Le défi majeur pour le général Gaby Kasongo Mulumba résidera désormais dans l'articulation entre la contrainte légale et l'adhésion indispensable des communautés locales à la riposte. Conscient que la méfiance populaire nourrit la désinformation, le nouveau chef de l'administration provinciale a immédiatement multiplié les séances de travail avec les leaders d'opinion et les professionnels des médias de Mambasa et de Mambasa. L'objectif est de s'appuyer sur la presse pour faire comprendre à la population que le virus est une réalité biologique indiscutable et non un complot politique.

Sur le plan institutionnel, cette crise sanitaire majeure constitue un test de coordination grandeur nature pour le gouvernement central de Kinshasa et ses partenaires internationaux. Une délégation ministérielle de haut niveau s'est récemment rendue à Bunia pour évaluer les besoins logistiques et sécuritaires de la province afin d'optimiser l'utilisation des fonds d'urgence. Alors que le président Félix Tshisekedi a annoncé un plan de financement global de plusieurs centaines de millions de dollars, l'Ituri doit prouver sa capacité à sanctuariser ses centres de traitement.

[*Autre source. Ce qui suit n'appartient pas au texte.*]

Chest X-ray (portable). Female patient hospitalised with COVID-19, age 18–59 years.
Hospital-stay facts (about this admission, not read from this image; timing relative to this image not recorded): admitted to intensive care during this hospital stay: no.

En conclusion, l'ordonnance de restrictions imposée ce jeudi 2 juillet 2026 en Ituri démontre que les autorités militaires considèrent désormais Ebola comme un second front de guerre, tout aussi mortel que celui des groupes armés. Le succès de ces mesures dépendra de la rigueur des contrôles routiers et de la sincérité du dialogue engagé avec les confessions religieuses pour faire respecter le seuil des 50 fidèles. Si la discipline collective l'emporte sur la résistance culturelle, l'Ituri pourra espérer stabiliser sa situation sanitaire et éviter que le virus ne s'exporte vers les provinces voisines.